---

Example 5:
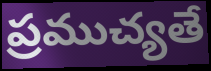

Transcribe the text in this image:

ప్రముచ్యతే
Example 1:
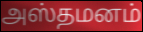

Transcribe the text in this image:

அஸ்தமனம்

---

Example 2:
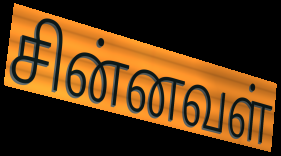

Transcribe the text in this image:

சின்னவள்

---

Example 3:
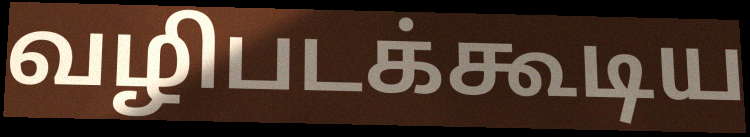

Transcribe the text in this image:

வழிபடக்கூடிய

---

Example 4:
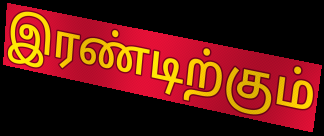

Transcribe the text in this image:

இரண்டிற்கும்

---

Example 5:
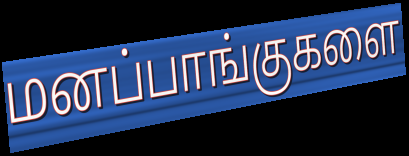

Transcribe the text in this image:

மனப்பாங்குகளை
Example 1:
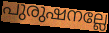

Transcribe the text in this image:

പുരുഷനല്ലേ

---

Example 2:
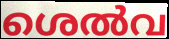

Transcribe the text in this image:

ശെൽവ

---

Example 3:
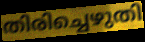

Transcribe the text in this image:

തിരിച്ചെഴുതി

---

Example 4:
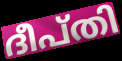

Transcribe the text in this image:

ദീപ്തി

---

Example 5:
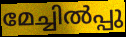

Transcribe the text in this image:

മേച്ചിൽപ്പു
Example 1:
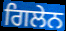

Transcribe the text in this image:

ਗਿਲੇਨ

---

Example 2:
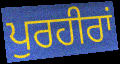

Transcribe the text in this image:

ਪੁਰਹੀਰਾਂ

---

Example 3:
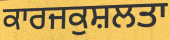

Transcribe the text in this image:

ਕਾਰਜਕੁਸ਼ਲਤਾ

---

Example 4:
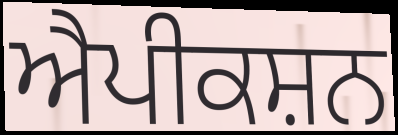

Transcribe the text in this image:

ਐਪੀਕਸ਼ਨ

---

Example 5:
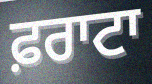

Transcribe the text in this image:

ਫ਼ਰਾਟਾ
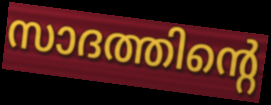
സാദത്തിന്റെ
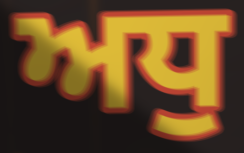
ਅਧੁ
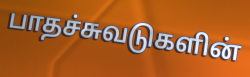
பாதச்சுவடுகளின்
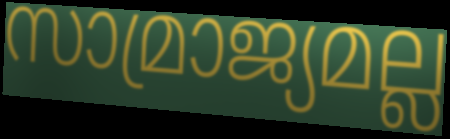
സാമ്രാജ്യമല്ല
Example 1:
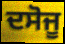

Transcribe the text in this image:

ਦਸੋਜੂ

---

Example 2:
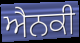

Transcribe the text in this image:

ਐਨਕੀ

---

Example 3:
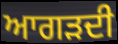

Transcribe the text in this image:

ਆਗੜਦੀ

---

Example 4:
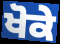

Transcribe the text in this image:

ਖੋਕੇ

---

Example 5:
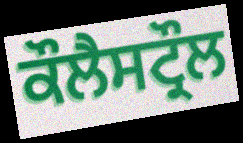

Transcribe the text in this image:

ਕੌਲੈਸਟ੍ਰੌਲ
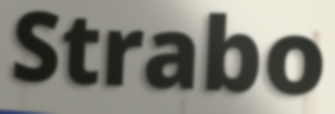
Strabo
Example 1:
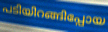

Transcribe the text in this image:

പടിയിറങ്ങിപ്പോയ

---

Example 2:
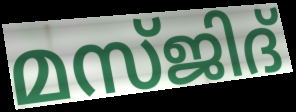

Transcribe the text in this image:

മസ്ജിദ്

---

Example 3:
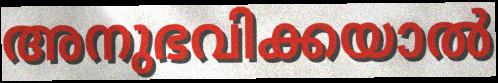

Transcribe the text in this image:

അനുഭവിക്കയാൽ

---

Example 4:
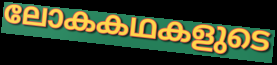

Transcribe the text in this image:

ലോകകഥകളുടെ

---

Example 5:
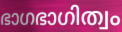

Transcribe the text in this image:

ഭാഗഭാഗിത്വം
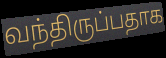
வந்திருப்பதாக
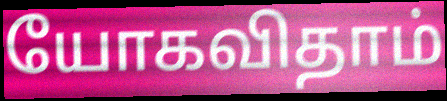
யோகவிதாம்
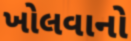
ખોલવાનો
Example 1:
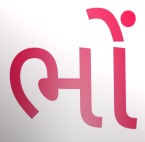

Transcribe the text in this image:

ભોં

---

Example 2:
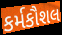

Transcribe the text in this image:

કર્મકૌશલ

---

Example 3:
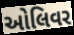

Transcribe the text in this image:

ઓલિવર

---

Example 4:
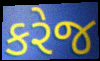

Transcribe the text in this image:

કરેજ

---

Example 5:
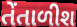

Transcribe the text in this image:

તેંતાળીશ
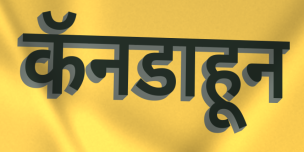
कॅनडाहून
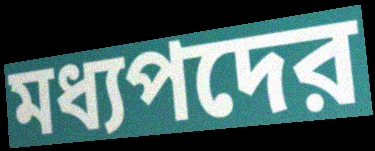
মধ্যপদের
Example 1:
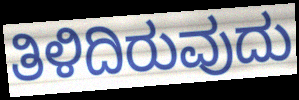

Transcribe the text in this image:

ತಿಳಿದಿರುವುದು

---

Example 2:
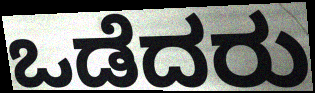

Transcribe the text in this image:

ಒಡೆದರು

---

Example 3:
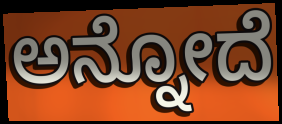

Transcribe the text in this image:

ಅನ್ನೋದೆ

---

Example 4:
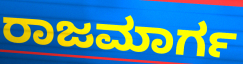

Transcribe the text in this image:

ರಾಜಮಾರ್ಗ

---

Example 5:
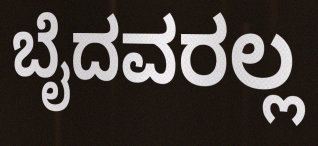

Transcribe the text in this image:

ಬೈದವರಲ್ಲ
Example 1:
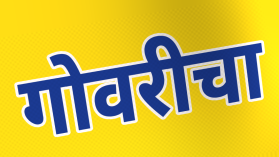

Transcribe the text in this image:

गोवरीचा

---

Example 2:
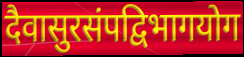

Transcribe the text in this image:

==============================

__EXERCISE PROMPT__:
Reproduce every item above word for word, omitting the pictures.

__RESPONSE BELOW__:
---

Example 5:

Transcribe the text in this image:

ప్రముచ్యతే
Example 1:

Transcribe the text in this image:

அஸ்தமனம்

---

Example 2:

Transcribe the text in this image:

சின்னவள்

---

Example 3:

Transcribe the text in this image:

வழிபடக்கூடிய

---

Example 4:

Transcribe the text in this image:

இரண்டிற்கும்

---

Example 5:

Transcribe the text in this image:

மனப்பாங்குகளை
Example 1:

Transcribe the text in this image:

പുരുഷനല്ലേ

---

Example 2:

Transcribe the text in this image:

ശെൽവ

---

Example 3:

Transcribe the text in this image:

തിരിച്ചെഴുതി

---

Example 4:

Transcribe the text in this image:

ദീപ്തി

---

Example 5:

Transcribe the text in this image:

മേച്ചിൽപ്പു
Example 1:

Transcribe the text in this image:

ਗਿਲੇਨ

---

Example 2:

Transcribe the text in this image:

ਪੁਰਹੀਰਾਂ

---

Example 3:

Transcribe the text in this image:

ਕਾਰਜਕੁਸ਼ਲਤਾ

---

Example 4:

Transcribe the text in this image:

ਐਪੀਕਸ਼ਨ

---

Example 5:

Transcribe the text in this image:

ਫ਼ਰਾਟਾ
സാദത്തിന്റെ
ਅਧੁ
பாதச்சுவடுகளின்
സാമ്രാജ്യമല്ല
Example 1:

Transcribe the text in this image:

ਦਸੋਜੂ

---

Example 2:

Transcribe the text in this image:

ਐਨਕੀ

---

Example 3:

Transcribe the text in this image:

ਆਗੜਦੀ

---

Example 4:

Transcribe the text in this image:

ਖੋਕੇ

---

Example 5:

Transcribe the text in this image:

ਕੌਲੈਸਟ੍ਰੌਲ
Strabo
Example 1:

Transcribe the text in this image:

പടിയിറങ്ങിപ്പോയ

---

Example 2:

Transcribe the text in this image:

മസ്ജിദ്

---

Example 3:

Transcribe the text in this image:

അനുഭവിക്കയാൽ

---

Example 4:

Transcribe the text in this image:

ലോകകഥകളുടെ

---

Example 5:

Transcribe the text in this image:

ഭാഗഭാഗിത്വം
வந்திருப்பதாக
யோகவிதாம்
ખોલવાનો
Example 1:

Transcribe the text in this image:

ભોં

---

Example 2:

Transcribe the text in this image:

કર્મકૌશલ

---

Example 3:

Transcribe the text in this image:

ઓલિવર

---

Example 4:

Transcribe the text in this image:

કરેજ

---

Example 5:

Transcribe the text in this image:

તેંતાળીશ
कॅनडाहून
মধ্যপদের
Example 1:

Transcribe the text in this image:

ತಿಳಿದಿರುವುದು

---

Example 2:

Transcribe the text in this image:

ಒಡೆದರು

---

Example 3:

Transcribe the text in this image:

ಅನ್ನೋದೆ

---

Example 4:

Transcribe the text in this image:

ರಾಜಮಾರ್ಗ

---

Example 5:

Transcribe the text in this image:

ಬೈದವರಲ್ಲ
Example 1:

Transcribe the text in this image:

गोवरीचा

---

Example 2:

Transcribe the text in this image:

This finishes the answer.